А что было делать? Еще вчера уйма поклонников, внимание, а сегодня — раз! — никакого интереса ни со стороны прессы, ни со стороны режиссеров, ни со стороны знакомых. И человек остается один. Практически без средств к существованию. И она пошла на такую работу. Соседи в себя не могли прийти: «Заслуженная артистка сидит в конуре консьержкой!» Каждый уважительно приветствовал, когда шел мимо: «Здравствуйте, Марианна Александровна!» — все в доме знали, какого уровня человек сидит за крошечным окошком.

Люди помогали, кто-то пытался конфетку сунуть: «Сашеньке передадите», кто-то шоколадку. Бывало, соседи остатки своего ужина ей приносили, бабушка ничего не ела, все отдавала мне. Сейчас, когда у самой трое детей и очень тяжело с деньгами, понимаю, что такое не съесть конфетку, а отдать ребенку.

Я в маминой квартире на Новом Арбате
Фото: из личного архива А. Холошиной

Вот и бабушка во всем себе отказывала, а мне подсовывала кусок получше.

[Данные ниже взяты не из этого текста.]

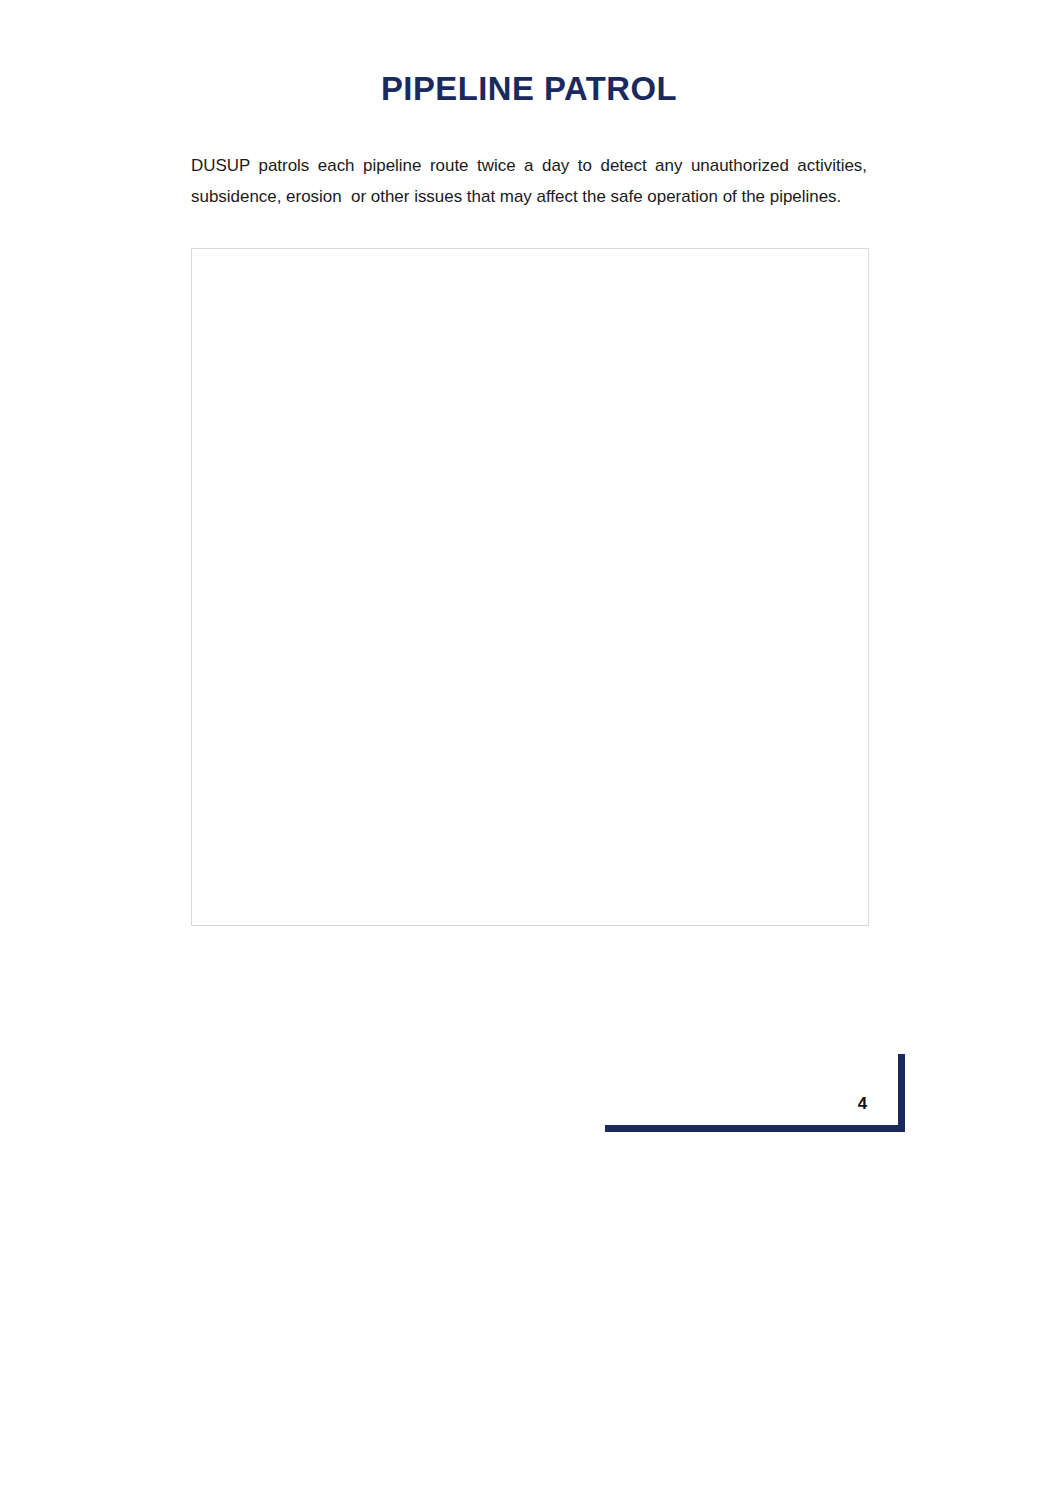Pipeline Patrol
DUSUP patrols each pipeline route twice a day to detect any unauthorized activities, subsidence, erosion or other issues that may affect the safe operation of the pipelines.
4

Я училась в школе с театральным уклоном, мечтала стать актрисой. И одновременно с раннего возраста искала работу, очень хотела иметь собственные деньги, чтобы не просить у бабушки. Нашла «Амбарчик», небольшое кафе в подвальном помещении на шесть столиков, помогала на кухне, в зале — за это нормально платили. Прикольно, можно было что-то себе купить. Около года там проработала. Они знали, чья я внучка, сочувствовали нашему положению, даже сейчас переживают за меня. Недавно разговаривала с Ольгой Петровной, моей бывшей начальницей, она говорит: «Помню, как вы с бабушкой вот здесь сидели, на этом месте. Она такая вся с начесом, пыталась нарядной быть.

И какая ты молодец, Саша, что решилась на троих детей!»

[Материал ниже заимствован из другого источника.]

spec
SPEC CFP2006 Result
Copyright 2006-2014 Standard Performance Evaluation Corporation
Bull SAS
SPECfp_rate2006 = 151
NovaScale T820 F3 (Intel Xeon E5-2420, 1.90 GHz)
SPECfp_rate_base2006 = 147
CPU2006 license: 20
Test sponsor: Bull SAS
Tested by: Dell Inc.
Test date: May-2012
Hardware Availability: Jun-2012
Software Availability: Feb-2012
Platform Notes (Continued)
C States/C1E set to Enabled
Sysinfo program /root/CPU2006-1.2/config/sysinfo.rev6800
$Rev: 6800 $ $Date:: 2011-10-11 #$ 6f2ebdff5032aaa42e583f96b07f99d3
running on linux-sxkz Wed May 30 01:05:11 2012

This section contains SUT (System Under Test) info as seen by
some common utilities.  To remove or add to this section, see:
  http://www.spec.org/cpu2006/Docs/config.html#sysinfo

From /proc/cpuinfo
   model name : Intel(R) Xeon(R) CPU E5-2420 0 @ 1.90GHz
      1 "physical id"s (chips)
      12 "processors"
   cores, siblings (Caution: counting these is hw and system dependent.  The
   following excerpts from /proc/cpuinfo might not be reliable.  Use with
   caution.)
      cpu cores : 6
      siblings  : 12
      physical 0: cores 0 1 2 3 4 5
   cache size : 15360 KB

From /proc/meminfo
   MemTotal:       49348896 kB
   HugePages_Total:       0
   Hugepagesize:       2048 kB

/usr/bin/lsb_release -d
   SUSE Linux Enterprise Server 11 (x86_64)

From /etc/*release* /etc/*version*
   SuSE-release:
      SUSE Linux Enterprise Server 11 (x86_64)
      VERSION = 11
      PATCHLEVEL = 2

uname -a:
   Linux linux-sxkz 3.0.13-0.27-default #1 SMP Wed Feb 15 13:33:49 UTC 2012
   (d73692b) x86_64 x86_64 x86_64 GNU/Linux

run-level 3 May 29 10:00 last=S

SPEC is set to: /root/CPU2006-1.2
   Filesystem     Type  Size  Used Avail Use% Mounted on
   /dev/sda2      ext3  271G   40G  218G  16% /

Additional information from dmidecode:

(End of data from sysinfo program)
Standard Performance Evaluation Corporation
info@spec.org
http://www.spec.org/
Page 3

В маминой жизни в то время произошли перемены. У нее вообще было очень много мужчин, а тут появился венчанный супруг. Не помню точно, как его звали, кажется Андрей. Очень хорошо ко мне относился. Я стала приходить к ним домой, и он все время мне что-то покупал. А еще он обо мне думал, или мне просто так казалось. В любом случае, с Андреем не было ощущения напряженности. Мы нормально разговаривали обо всем, что мне было интересно, даже гуляли вдвоем. Наверное, он по своей натуре был добрым человеком.

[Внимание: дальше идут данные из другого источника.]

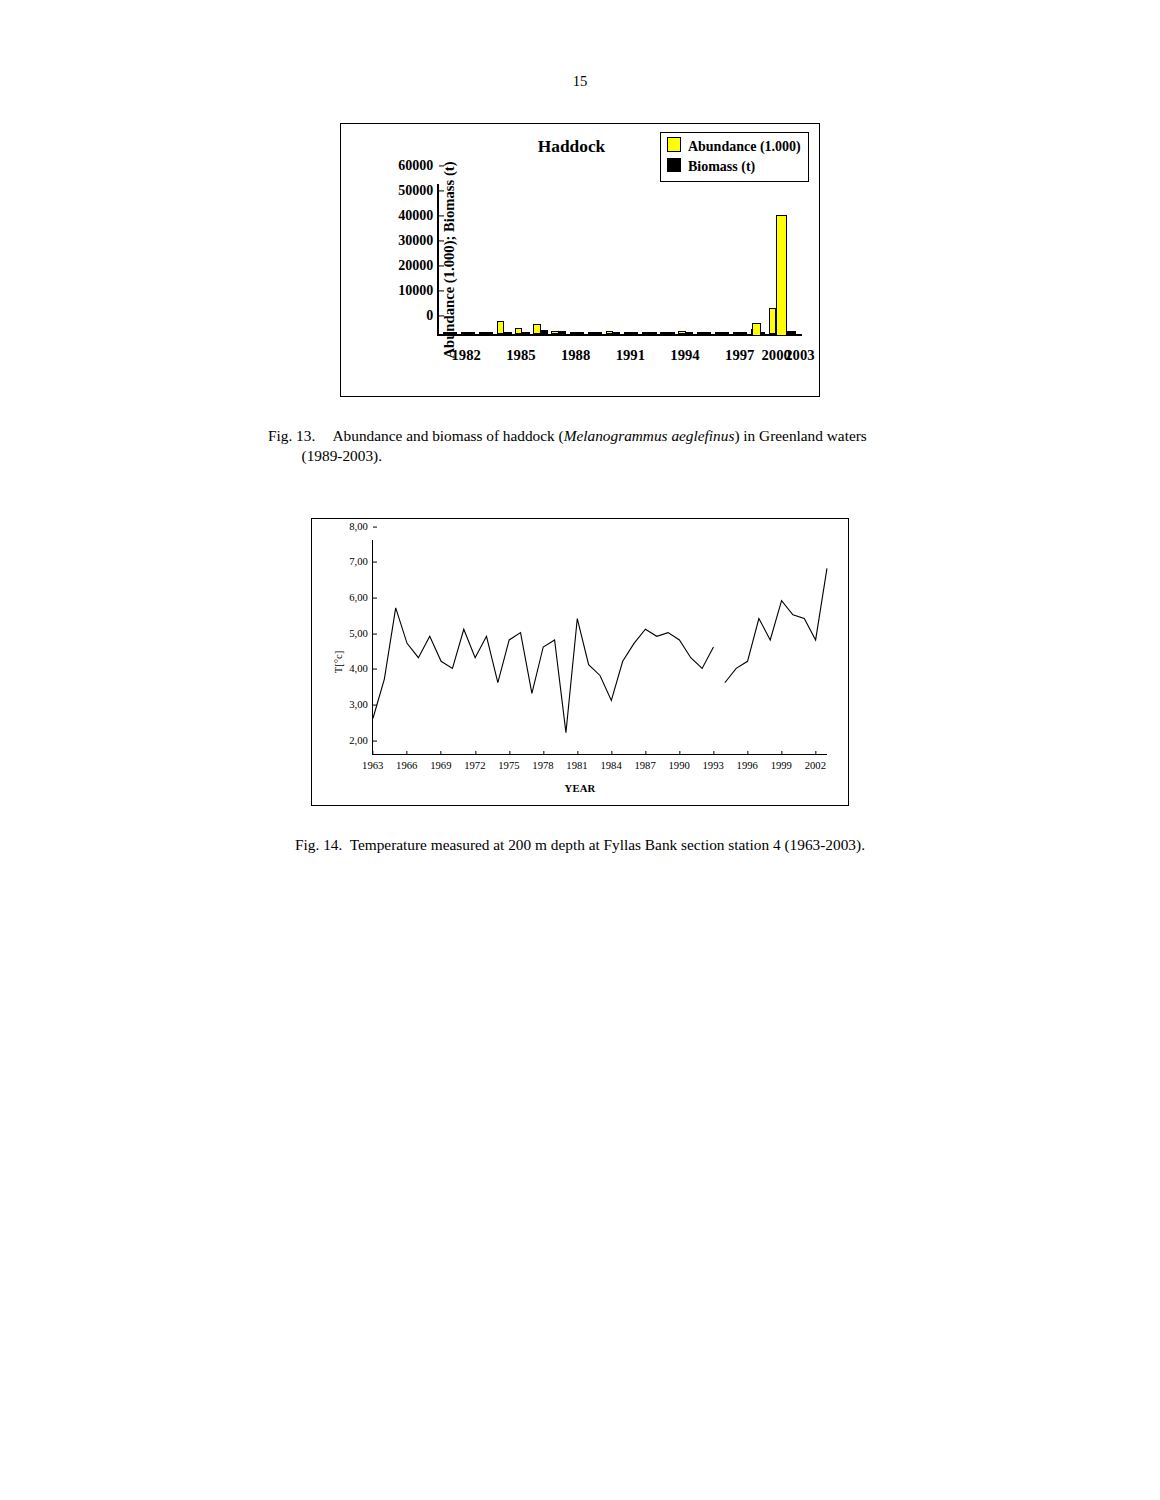15
Haddock
Abundance (1.000)
Biomass (t)
Abundance (1.000); Biomass (t)
0
10000
20000
30000
40000
50000
60000
1982 1985 1988 1991 1994 1997 2000 2003
Fig. 13. Abundance and biomass of haddock (Melanogrammus aeglefinus) in Greenland waters (1989-2003).
T[°c]
2,00
3,00
4,00
5,00
6,00
7,00
8,00
1963
1966
1969
1972
1975
1978
1981
1984
1987
1990
1993
1996
1999
2002
YEAR
Fig. 14. Temperature measured at 200 m depth at Fyllas Bank section station 4 (1963-2003).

У папы завышенная планка отношения к людям, он сейчас художественный руководитель детского театра. У деда своя планка, у дяди Саши своя, а у Андрея не было никакой планки, он был не из творческой семьи, а обычный человек и спокойно занял место «под мамой».

А потом он исчез, почему — не знаю, и появился Алексей из Подольска.

Какой-то весь фальшивый, неискренний, все время настаивал, чтобы мама прописала его в своей квартире. А она, в каком бы состоянии ни была, категорически возражала: «Нет, здесь будем жить только я и моя дочь». Она в то время принимала транквилизаторы, чтобы избавиться от бессонницы, и постоянно выпивала. И однажды, уж не знаю как, лекарство и алкоголь смешались...

Я спала, когда пришла бабушка, толкнула меня и сказала:

— Саша, мама умерла.

Я всегда беднее всех одевалась, кто-то что-то отдаст — донашиваю. Портфель выбросят — подберу. Реально ни на что не хватало денег
Фото: Павел Щелканцев

Я спросила:

— Как?!

— Вот так!

Мы с бабушкой были уверены, что Алексей ее отравил — разозлился, что мама его не прописала, но это не доказанный факт. В бумаге, которую нам выдали после вскрытия, было написано, что у Натальи Стриженовой не выдержало сердце.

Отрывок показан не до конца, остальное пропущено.